Nivel 25: Super-Computación (Threads vs Processes)

Objetivo

Entender la diferencia técnica y de rendimiento entre usar hilos (Threads) y procesos (Processes) para tareas pesadas. Aprenderás a elegir la mejor herramienta según la carga de trabajo (I/O vs CPU).

Conceptos Clave

GIL (Global Interpreter Lock): La barrera de Python para el verdadero paralelismo en hilos.
ProcessPoolExecutor: Cómo WPipe utiliza múltiples núcleos del procesador para tareas matemáticas o de visión artificial.
Serialización: La necesidad de que los datos sean “picklable” cuando se cruzan las fronteras de los procesos.

¿Qué estamos probando?

En este nivel realizamos un benchmark real. Ejecutamos 4 tareas de visión artificial simuladas (carga intensa de CPU) de dos formas: 1. Eco Mode (Hilos): Comparten el mismo núcleo, limitados por el GIL. 2. Sport Mode (Procesos): Se expanden por todos los núcleos disponibles del sistema.

Código Fuente

"""
DEMO LEVEL 25: Super-Computer (Multi-Core Benchmark)
----------------------------------------------------
Adds: Real difference between Threads and Processes in Parallel.
Accumulates: Parallelism (L12 and L13).

DIAGRAM:
Parallel(4 heavy vision tasks)
  |-- THREADS   -> ~1.2s (Share CPU)
  |-- PROCESSES -> ~0.3s (Use all cores)
"""

import time
from typing import Any, Dict

from wpipe import Parallel, Pipeline, step

@step(name="deep_vision")
def deep_vision(data: Any) -> Dict[str, str]:
    """Deep vision step with intense CPU load.

    Args:
        data: Input data for the step.

    Returns:
        Dict[str, str]: AI status.
    """
    # Real CPU load (intense math)
    start = time.time()
    while time.time() - start < 0.3:
        _ = 100 * 100
    return {"ai": "done"}

if __name__ == "__main__":
    # 1. Threads Mode
    p1 = Pipeline(pipeline_name="eco_mode_threads")
    p1.set_steps(
        [Parallel(steps=[deep_vision] * 4, max_workers=4, use_processes=False)]
    )

    print(">>> [TEST 1] Processing with THREADS (Sharing resources)...")
    t1 = time.time()
    p1.run({})
    print(f"⏱️ Threads Time: {time.time() - t1:.2f}s\n")

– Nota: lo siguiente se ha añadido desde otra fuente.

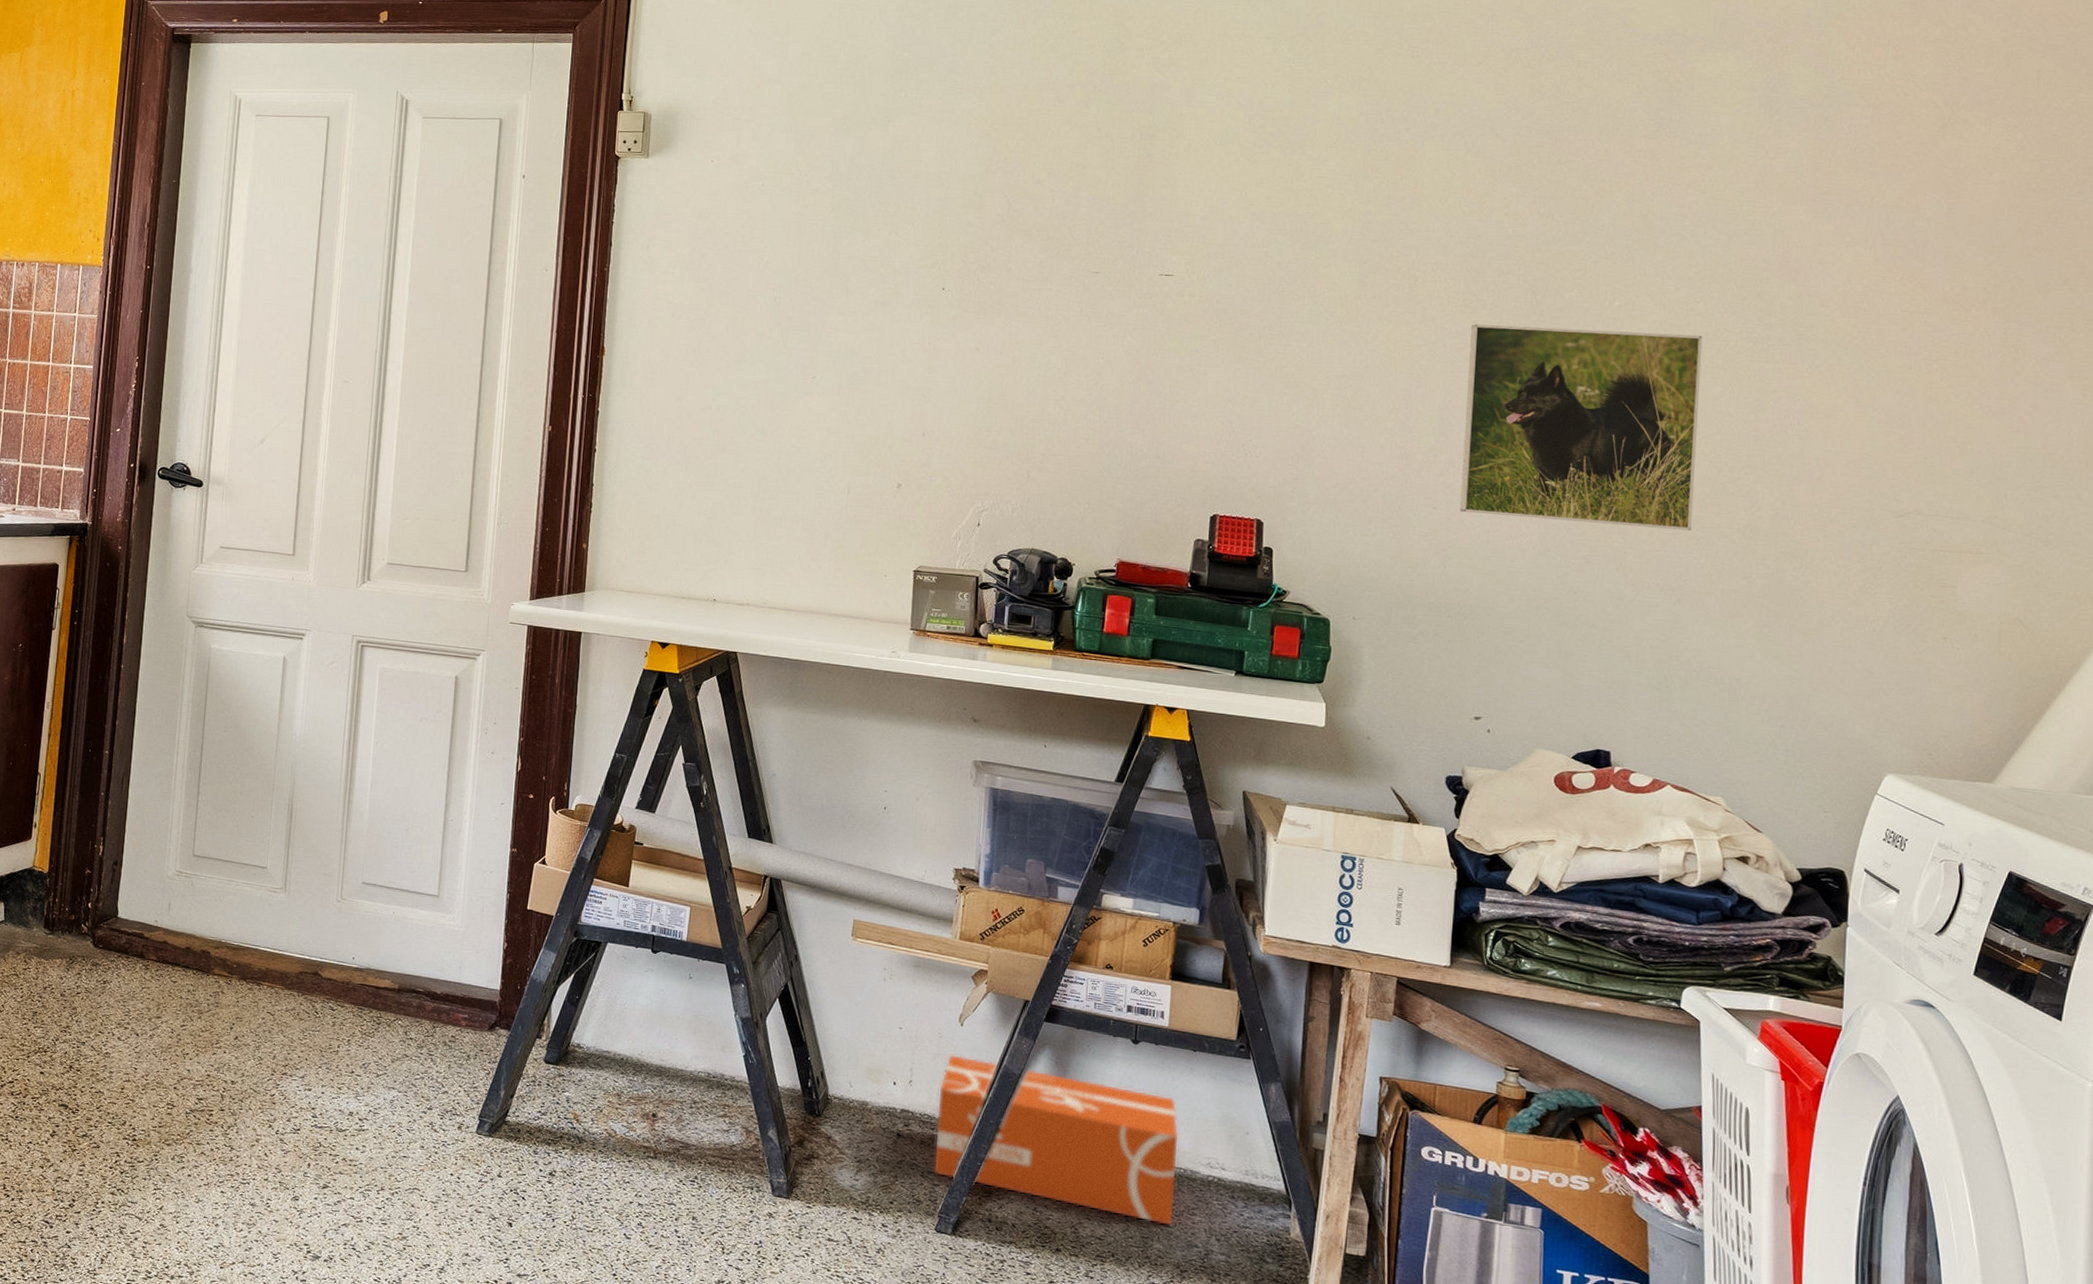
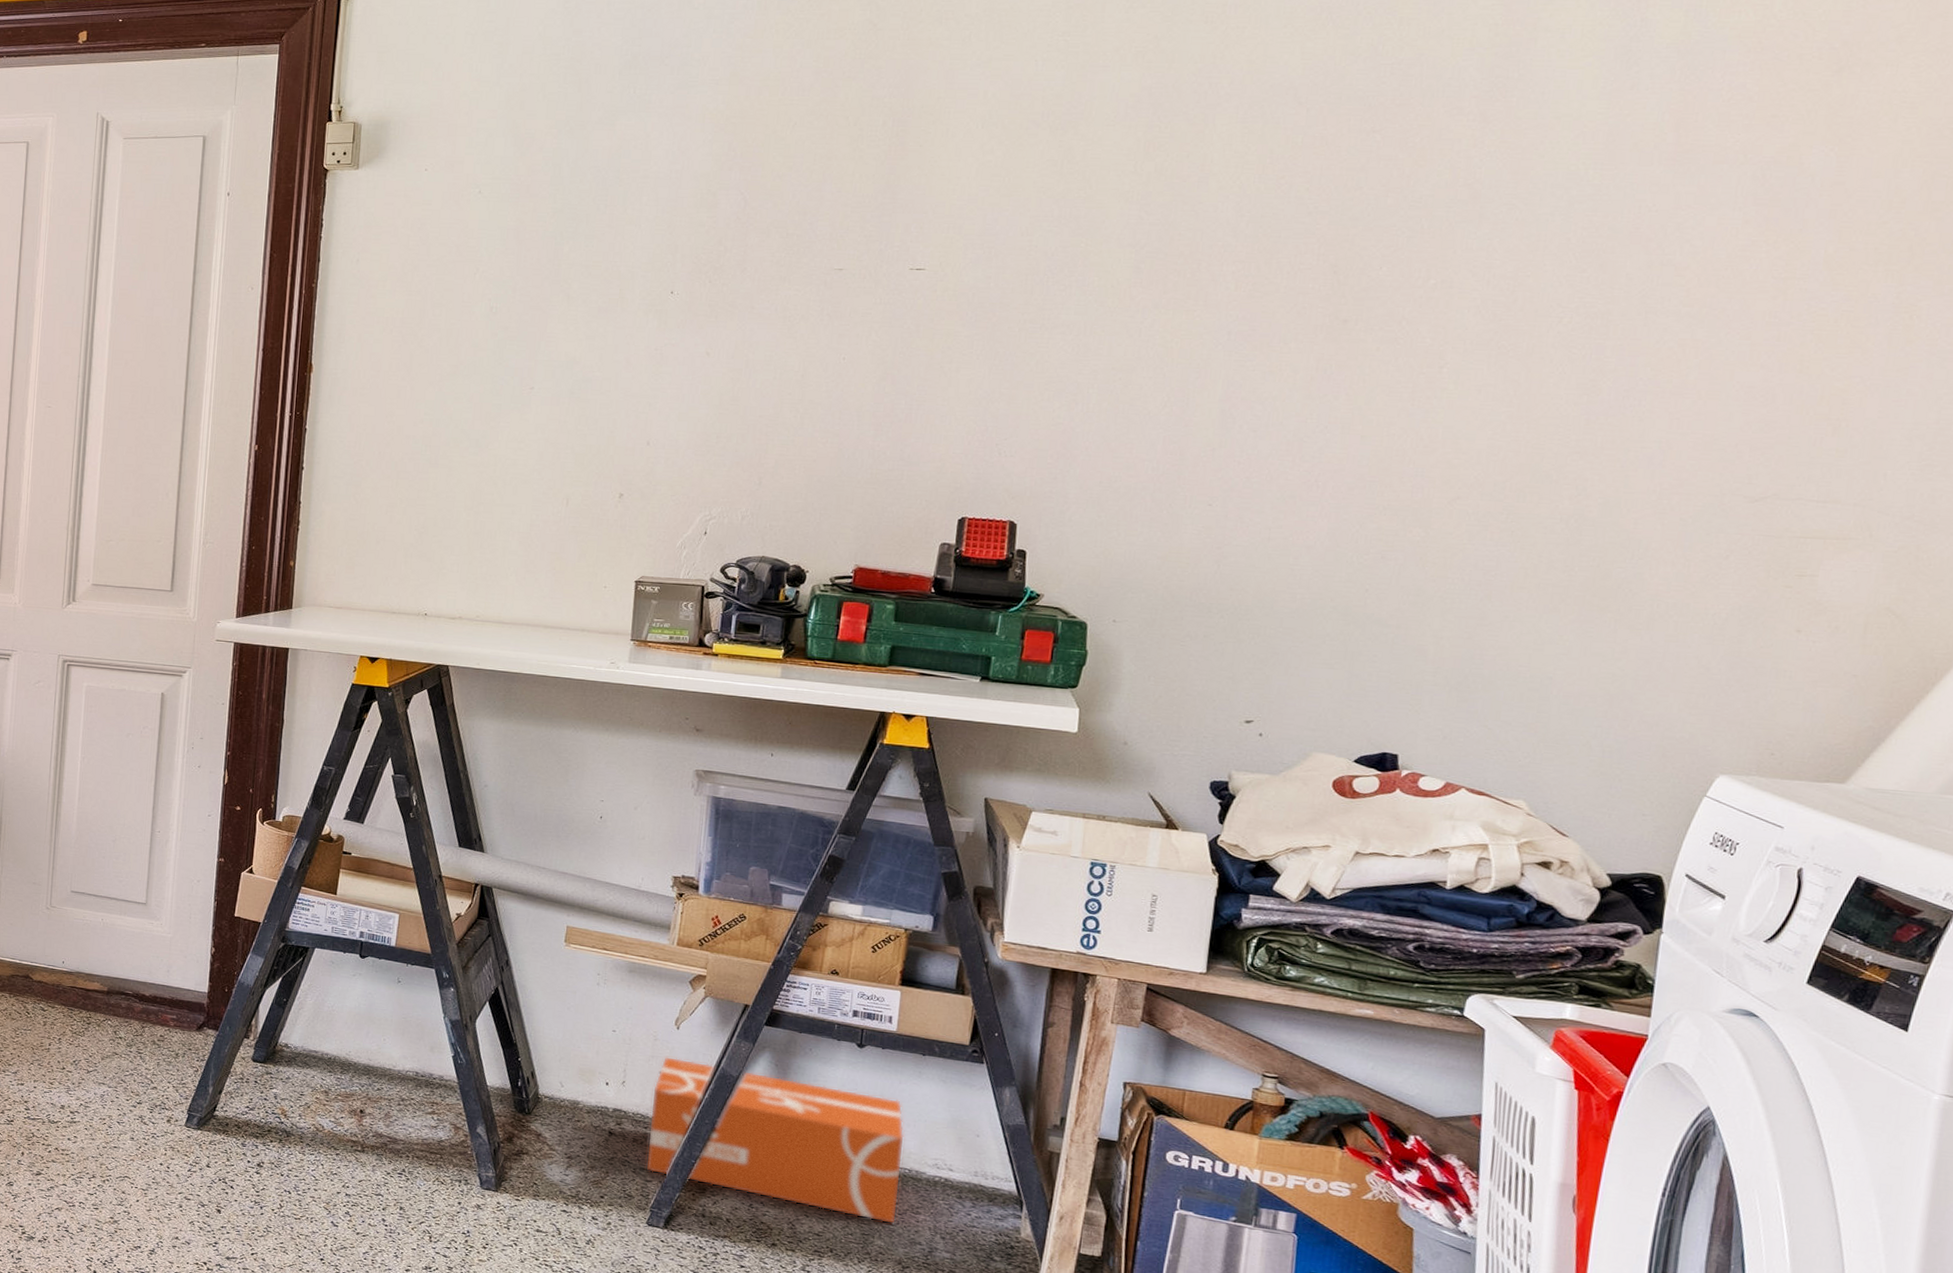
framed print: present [1460,324,1703,531] -> none [1238,309,1532,522]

    # 2. Processes Mode (NEW L25)
    # Note: when using use_processes=True, ensure context data is serializable
    p2 = Pipeline(pipeline_name="sport_mode_processes")
    p2.set_steps(
        [Parallel(steps=[deep_vision] * 4, max_workers=4, use_processes=True)]
    )

    print(">>> [TEST 2] Processing with PROCESSES (Total Power)...")
    t2 = time.time()
    p2.run({})
    print(f"⏱️ Processes Time: {time.time() - t2:.2f}s")

Resultado de Ejecución

>>> [TEST 1] Processing with THREADS (Sharing resources)...
eco_mode_threads ━━━━━━━━━━━━━━━━━━━━━━━━━━━━━━━━━━━━━━━━ 100% 0:00:00
⏱️ Threads Time: 0.45s

>>> [TEST 2] Processing with PROCESSES (Total Power)...
eco_mode_threads     ━━━━━━━━━━━━━━━━━━━━━━━━━━━━━━━━━━━━━━━━ 100% 0:00:00
sport_mode_processes                                            0% -:--:--
⏱️ Processes Time: 0.01s